Ainsi, le Pharaon en Égypte est-il vu comme un véritable Dieu, puisqu’il est une
incarnation, entre autres, du Dieu-Faucon Horus. En Mésopotamie, le roi est vicaire d’un
Dieu, c’est-à-dire qu’il est son lieutenant, son auxiliaire sur cette terre, chargé par la divinité
d’y faire régner l’ordre et en particulier la justice. Va rédiger un code qui est le premier texte
juridique que l’on à pu retrouver. Sur cette fameuse stèle on y voit une statue de dieu qui
donne la fonction au roi de rédiger des lois.

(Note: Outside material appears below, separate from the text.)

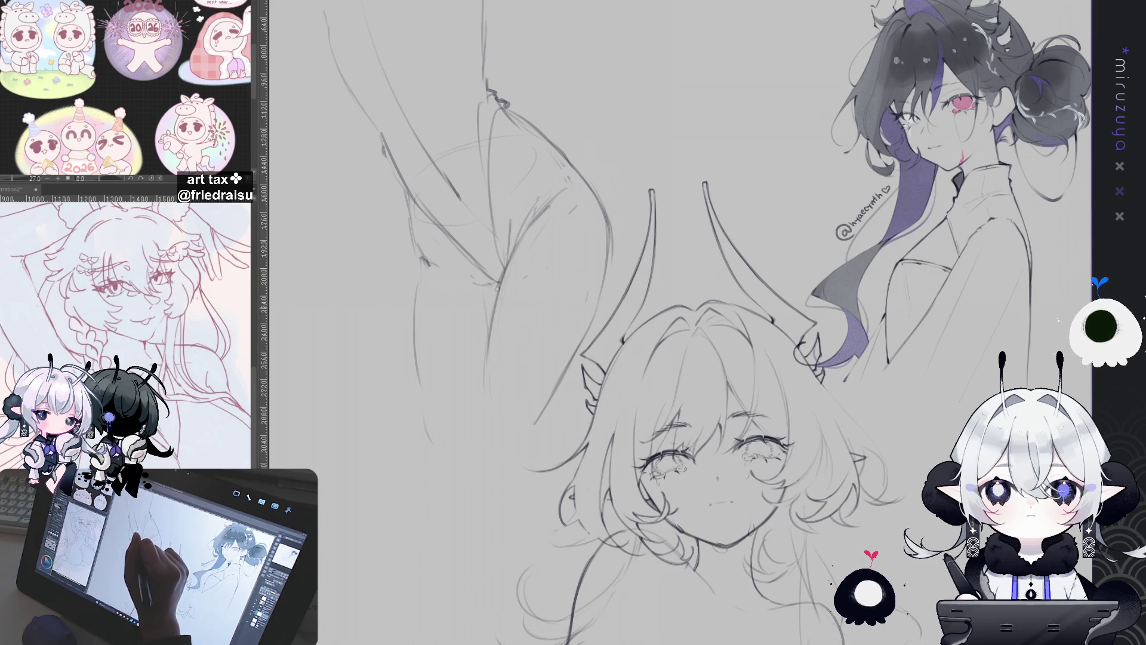
left_click_drag(499, 287, 491, 342)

Chez les Hébreux, le roi sacré (les plus célèbres étant David et Salomon au 10 ème siècle
avant notre ère) reconnaît, par l’onction (c’est-à-dire l’aspersion par une huile consacrée),
qu’opère sur lui le grand prêtre, la supériorité, au moins morale, du pouvoir spirituel et
sacerdotal sur le pouvoir temporel et politique. Cette coordination des fonctions va souvent
poser des problèmes politiques, tant chez les Hébreux, durant le 1 er millénaire avant notre ère,
que dans l’Occident médiéval.

En France Philipe Le Bel

Au nom de la rationalité et de l’homme, les Grecs vont développer une autre conception
du pouvoir et de la société, en grande partie dégagée de l’emprise du divin (mais jamais
complètement, avec même un retour en force de la sacralisation du politique à partir
d’Alexandre le Grand). En ce sens, ils sont bien les précurseurs de la laïcisation de la pensée.
Le vocable emblématique de l'esprit grec "Sophia" est riche de significations entre
lesquelles les Grecs établissent des connexions évidentes : c'est une "sagesse" mais aussi un
"savoir" donc une "compétence" qui exige une recherche intellectuelle faite de curiosité et de
rigueur. Platon devait consacrer cette conception large en faisant souvent exprimer par son
maître Socrate l'idée qu'il ne peut y avoir de véritable sagesse sans connaissance, et
réciproquement.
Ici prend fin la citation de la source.